Queens of the Stone Age are a rock band from Palm Desert, California, founded in 1996 by guitarist and vocalist Josh Homme following the dissolution of Kyuss — the influential desert rock band that had established the Palm Desert scene and whose slow, heavy sound Homme would rebuild and sharpen into something more rhythmically focused and more commercially viable for his new project.
The band is best understood as a vehicle for Homme's compositional vision rather than a stable lineup — membership has shifted significantly across eight albums, with Homme remaining the sole constant, and the sound has evolved across those albums from the raw desert rock of the self-titled debut through the maximalist ambition of Songs for the Deaf, the studied cool of Era Vulgaris, the stark emotional directness of ...Like Clockwork and the dense complexity of In Times New Roman....
Start with No One Knows as a song, then Songs for the Deaf as an album — the creative peak and the most fully realised QOTSA record. Then ...Like Clockwork (2013) for the emotional depth the earlier records don't prioritise.
The Desert Rock Sound
QOTSA's sound emerged from the Palm Desert scene — a loose community of bands in the California desert in the late 1980s and early 1990s who developed a heavy, riff-based approach that drew on Black Sabbath's weight and Motörhead's speed but added a hypnotic, repetitive quality that the desert landscape itself seemed to inspire. Kyuss, Homme's first major band, were the scene's most significant act. When Kyuss dissolved in 1995, Homme rebuilt the approach with a more deliberate attention to groove and melody.
Josh Homme's guitar playing is built on a specific quality of riff — mid-tempo, deeply grooved, with a rhythmic emphasis that places the accent in unexpected places and creates a lurching, physical momentum. He tunes down to bass strings on a six-string guitar, which gives his sound a low-register weight that standard guitar tunings don't produce. The result is a riff style that is immediately recognisable — heavy without being grinding, melodic without being light, grooved in a way that makes physical movement feel involuntary.
Key Members
Two musicians are essential to understanding the QOTSA peak era who are no longer with the band.
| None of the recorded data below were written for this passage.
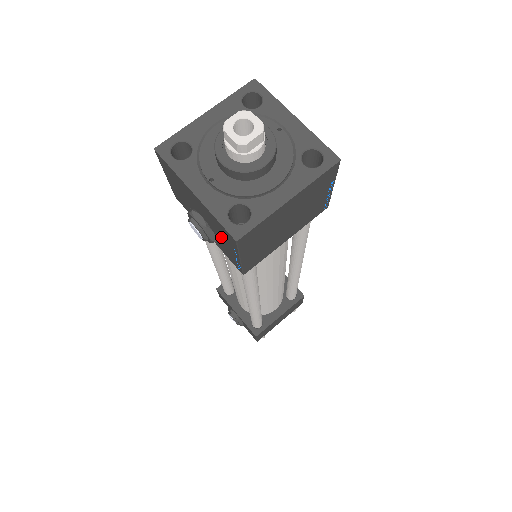
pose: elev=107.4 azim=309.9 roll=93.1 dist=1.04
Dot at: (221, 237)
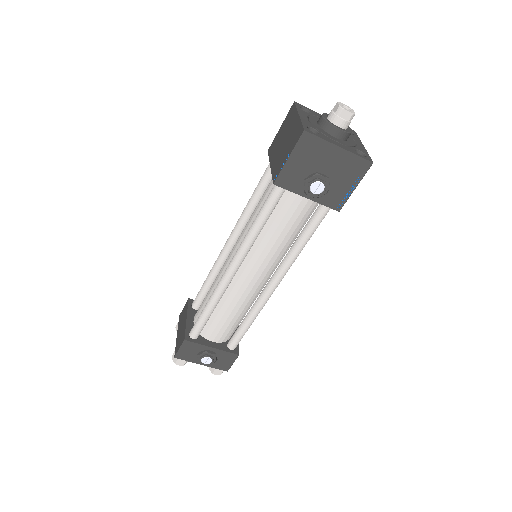
Dot at: (343, 178)
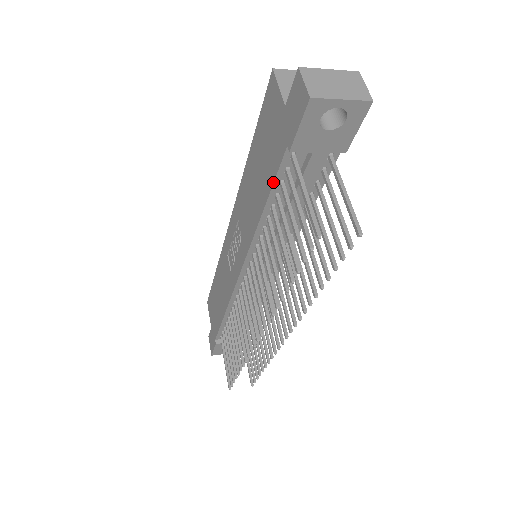
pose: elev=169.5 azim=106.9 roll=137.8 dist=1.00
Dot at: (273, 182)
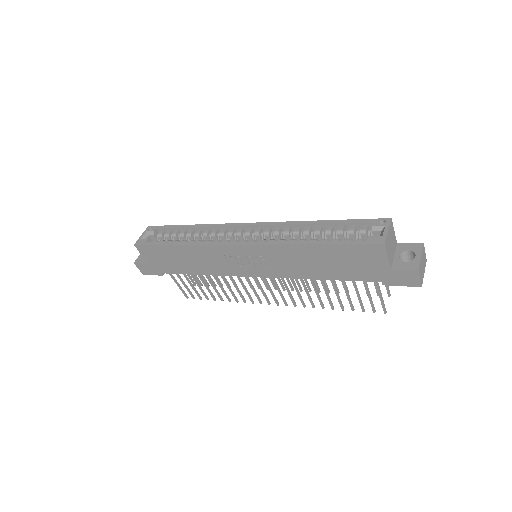
Dot at: occluded
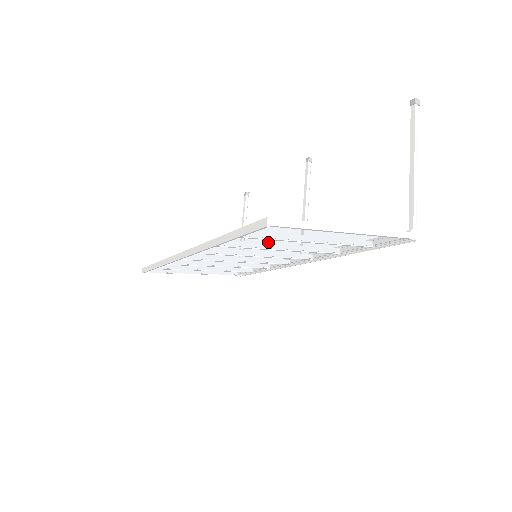
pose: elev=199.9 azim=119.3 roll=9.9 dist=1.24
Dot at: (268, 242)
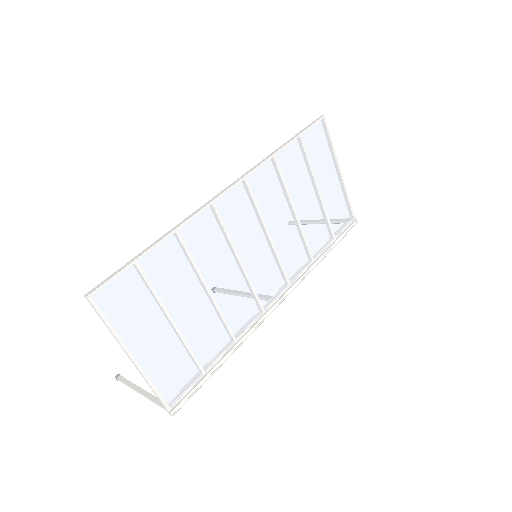
Dot at: (303, 170)
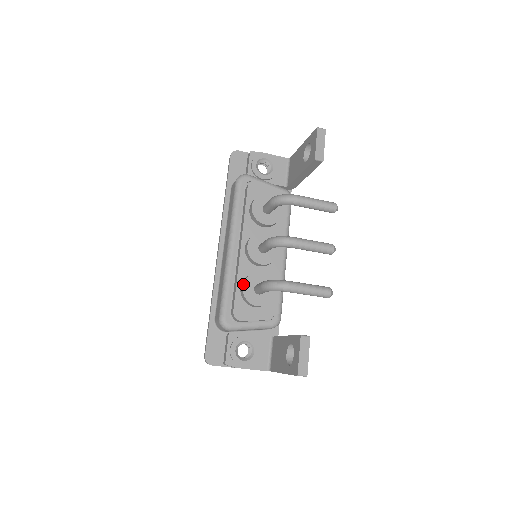
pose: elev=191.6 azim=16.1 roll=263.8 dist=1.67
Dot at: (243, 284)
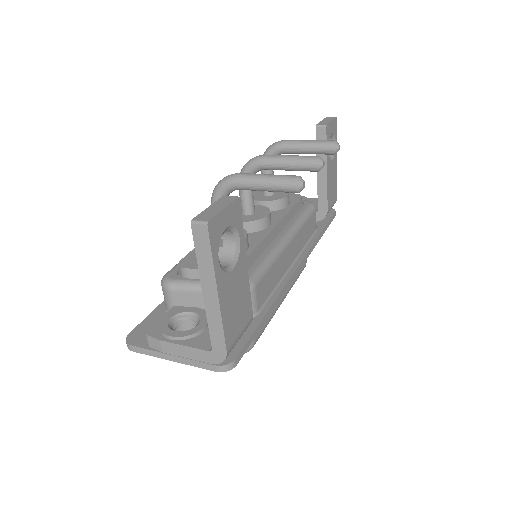
Dot at: occluded
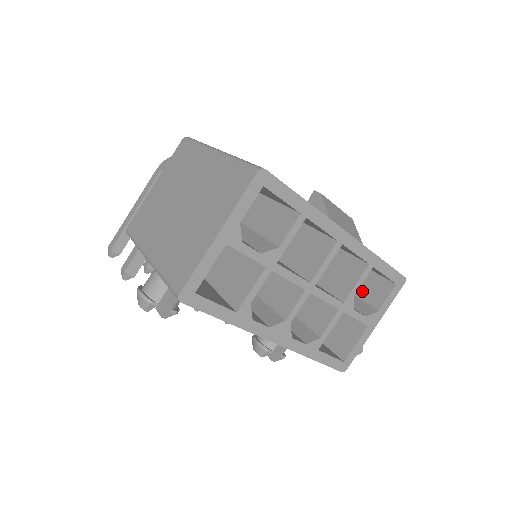
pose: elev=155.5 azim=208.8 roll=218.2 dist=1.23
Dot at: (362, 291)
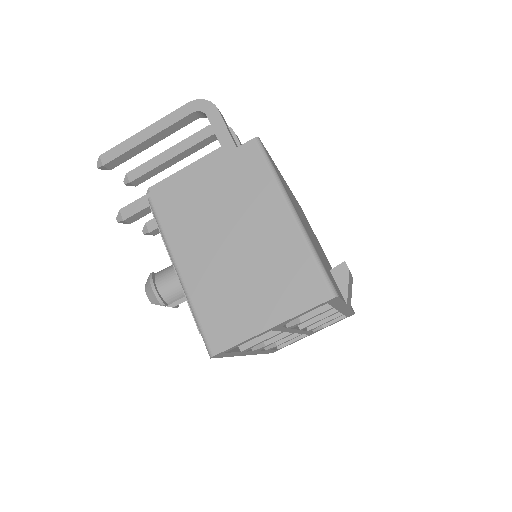
Dot at: occluded
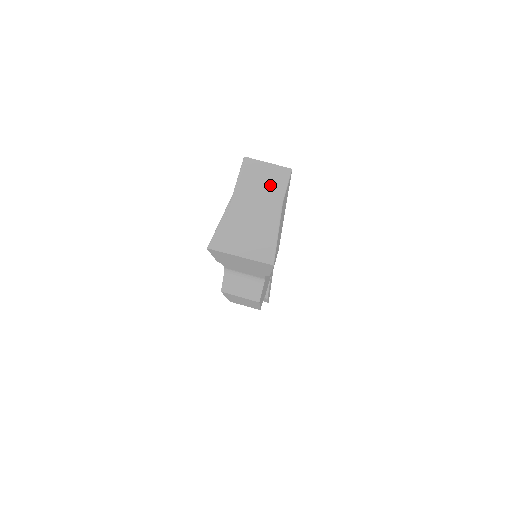
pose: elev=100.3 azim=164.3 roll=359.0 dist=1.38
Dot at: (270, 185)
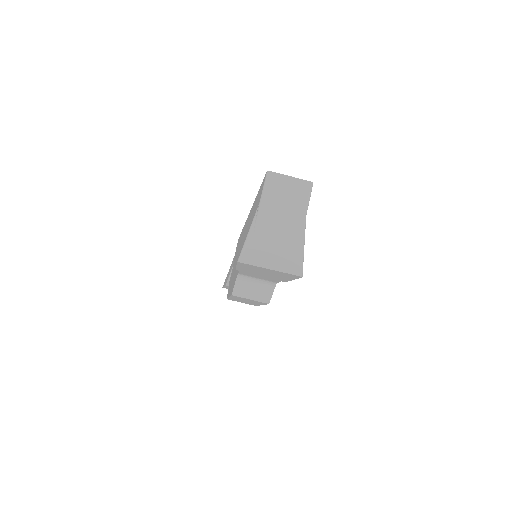
Dot at: (294, 198)
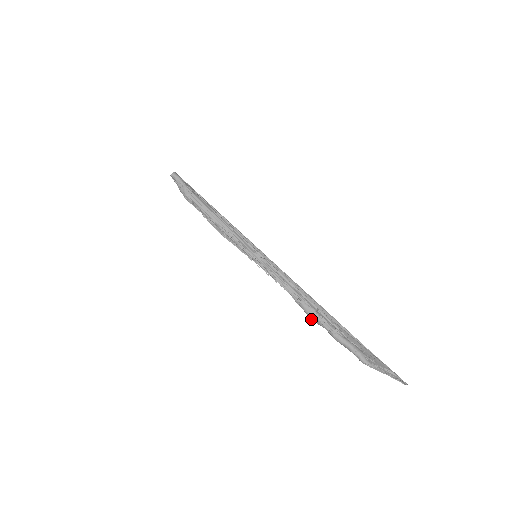
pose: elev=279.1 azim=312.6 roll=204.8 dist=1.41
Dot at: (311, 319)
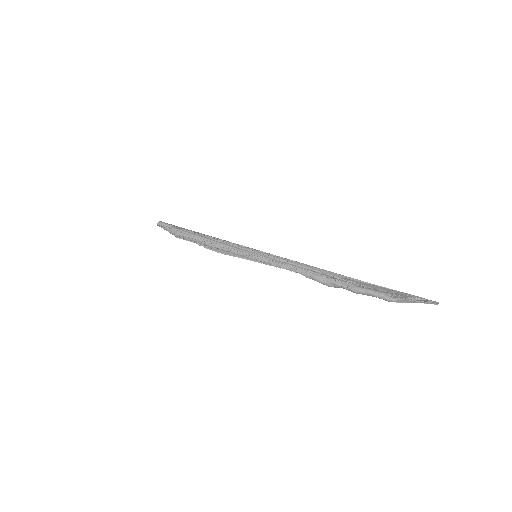
Dot at: occluded
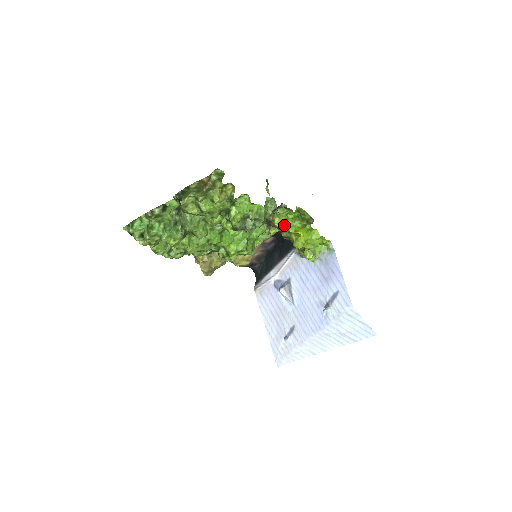
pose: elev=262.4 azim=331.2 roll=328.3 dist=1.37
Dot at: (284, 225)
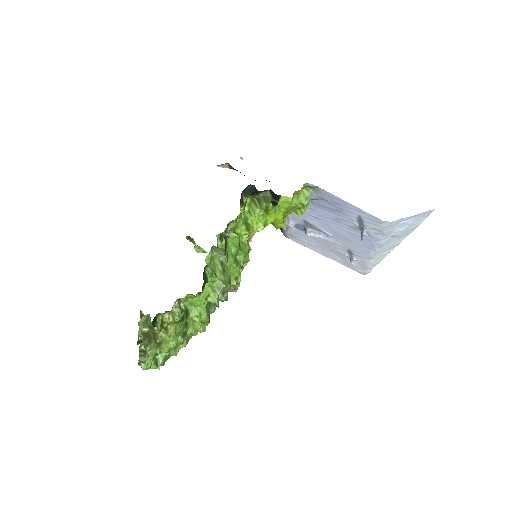
Dot at: (249, 229)
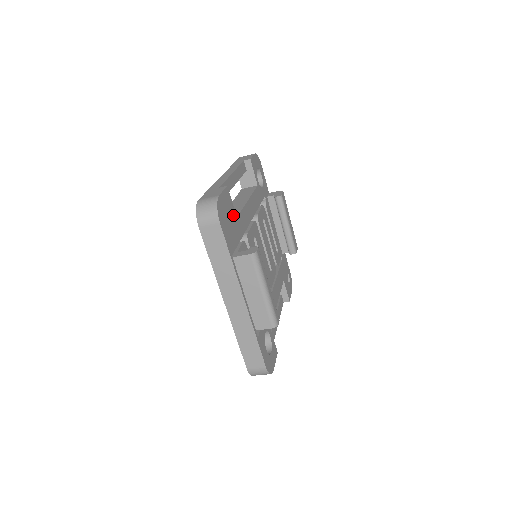
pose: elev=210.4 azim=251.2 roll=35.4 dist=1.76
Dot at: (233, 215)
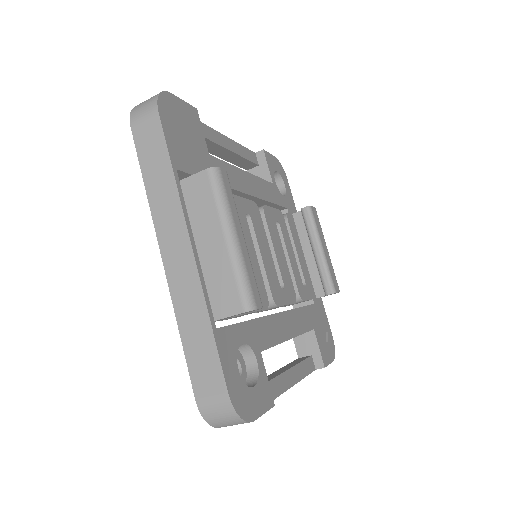
Dot at: (200, 143)
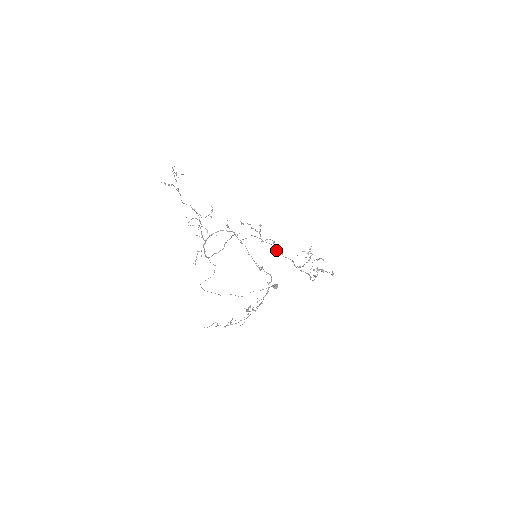
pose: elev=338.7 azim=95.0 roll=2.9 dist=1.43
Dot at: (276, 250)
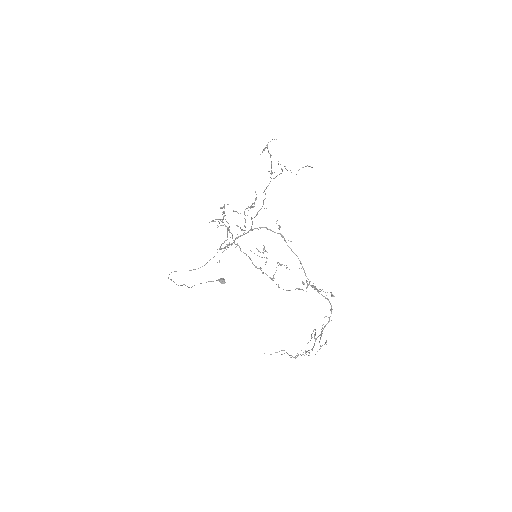
Dot at: occluded
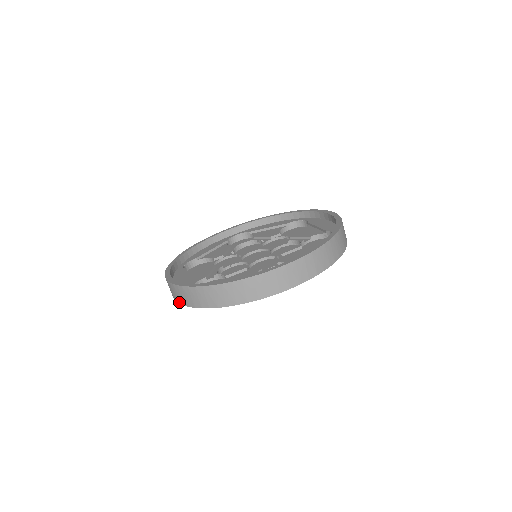
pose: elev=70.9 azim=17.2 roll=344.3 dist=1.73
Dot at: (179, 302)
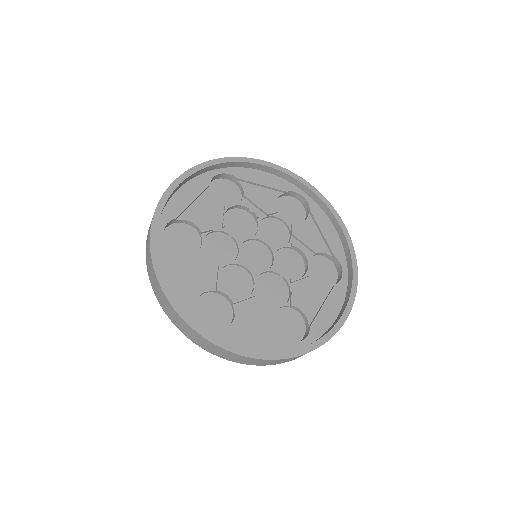
Dot at: (173, 323)
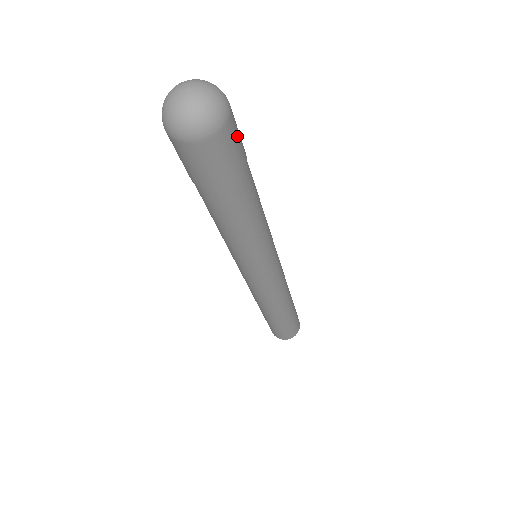
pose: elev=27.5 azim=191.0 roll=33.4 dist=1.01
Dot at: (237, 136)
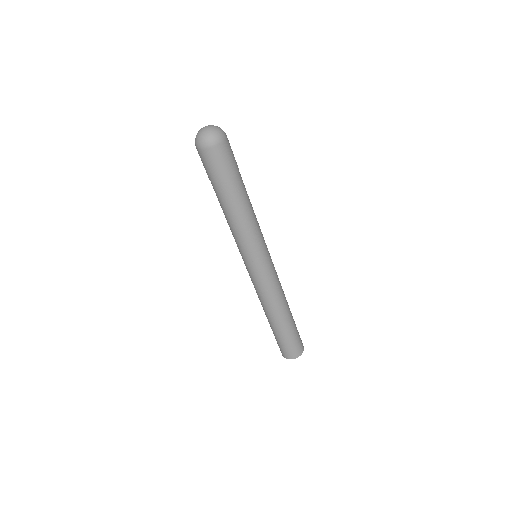
Dot at: occluded
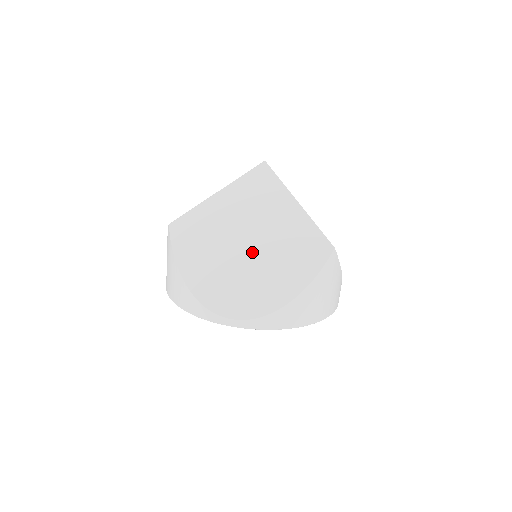
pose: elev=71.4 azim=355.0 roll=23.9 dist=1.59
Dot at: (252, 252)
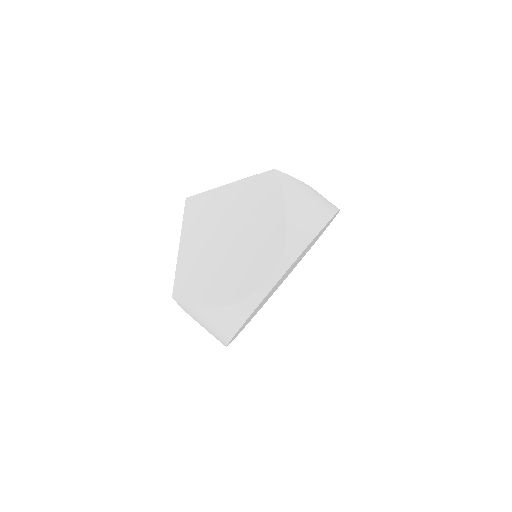
Dot at: (234, 237)
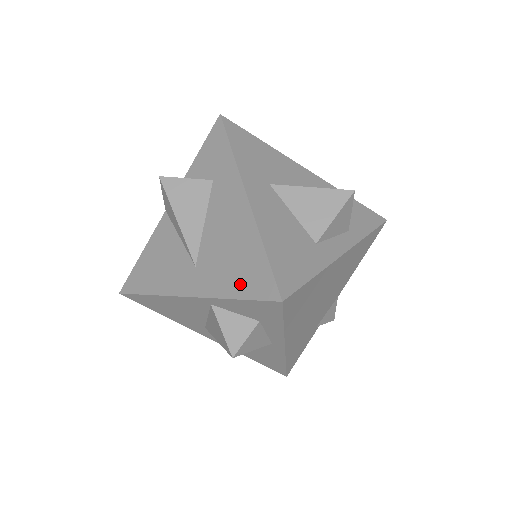
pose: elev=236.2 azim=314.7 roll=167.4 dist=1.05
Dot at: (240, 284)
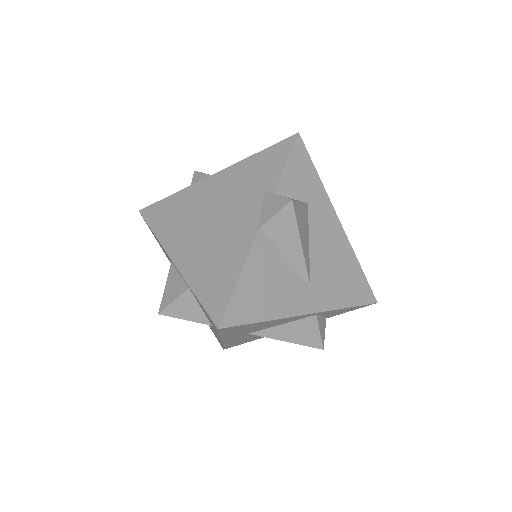
Dot at: (350, 296)
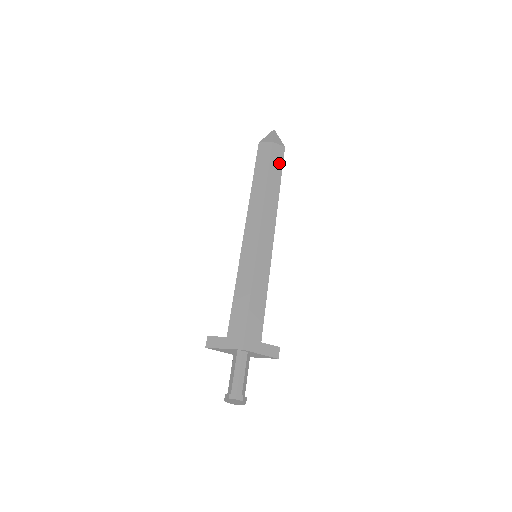
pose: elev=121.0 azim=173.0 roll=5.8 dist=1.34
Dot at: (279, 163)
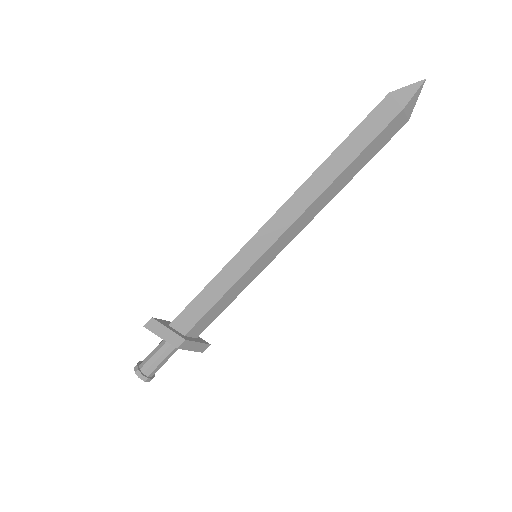
Dot at: (379, 146)
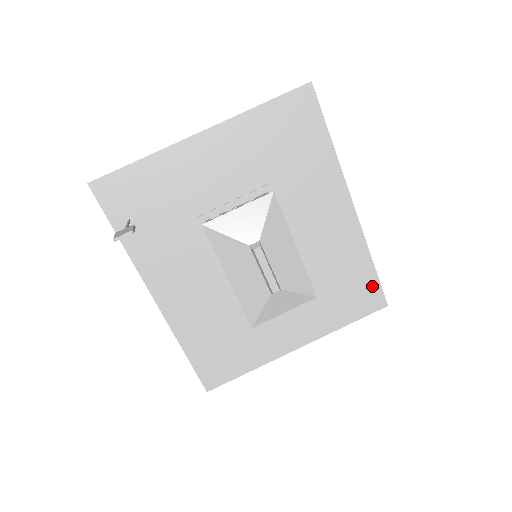
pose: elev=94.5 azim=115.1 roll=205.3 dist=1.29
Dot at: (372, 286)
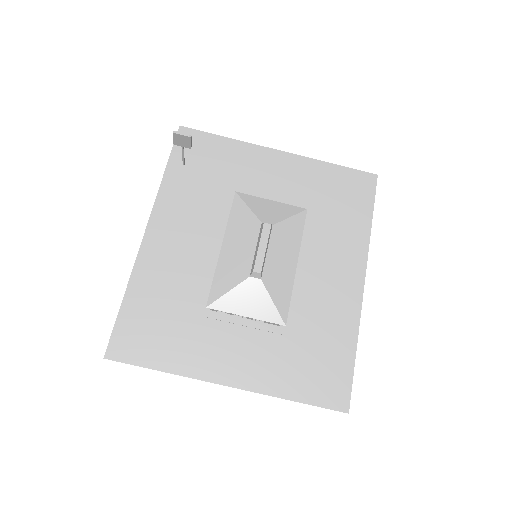
Dot at: (343, 375)
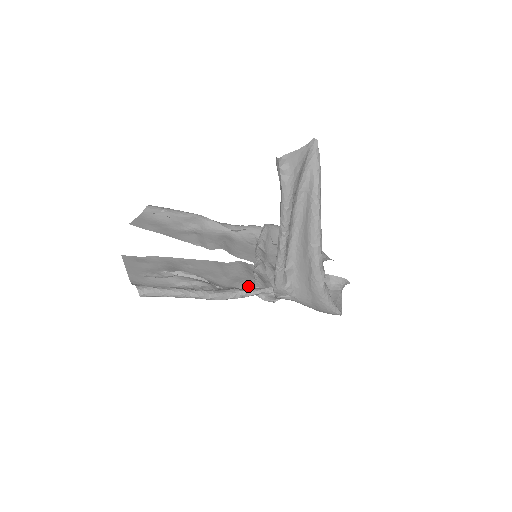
Nick Oliveri — bassist and co-writer across the first four albums, whose aggressive energy and lyrical darkness were central to what made those records work — was dismissed in 2004. Dave Grohl played drums on Songs for the Deaf as a full touring and recording member, and his playing on that album is widely considered among the finest drumming on a rock record of the 2000s.
Band History
Discography
The QOTSA Sound
QOTSA's sound is built on rhythm first — the riff as a rhythmic event rather than a purely melodic one, with Homme's guitar placed in the mix so the attack of each note is as important as its pitch. This gives QOTSA songs their specific physical quality: the music pushes at a mid-tempo groove that is neither slow enough to be heavy metal nor fast enough to be punk, sitting in a register that creates its own momentum and is immediately identifiable.
The harmonic language is relatively simple — power chords, open strings, bass-register emphasis — but deployed with a rhythmic sophistication that makes the arrangements feel complex without being technically inaccessible. The production across the catalogue is consistently excellent: every QOTSA album sounds different, but every one sounds exactly like itself, which is the mark of a band with a coherent enough aesthetic to adapt it rather than simply repeat it.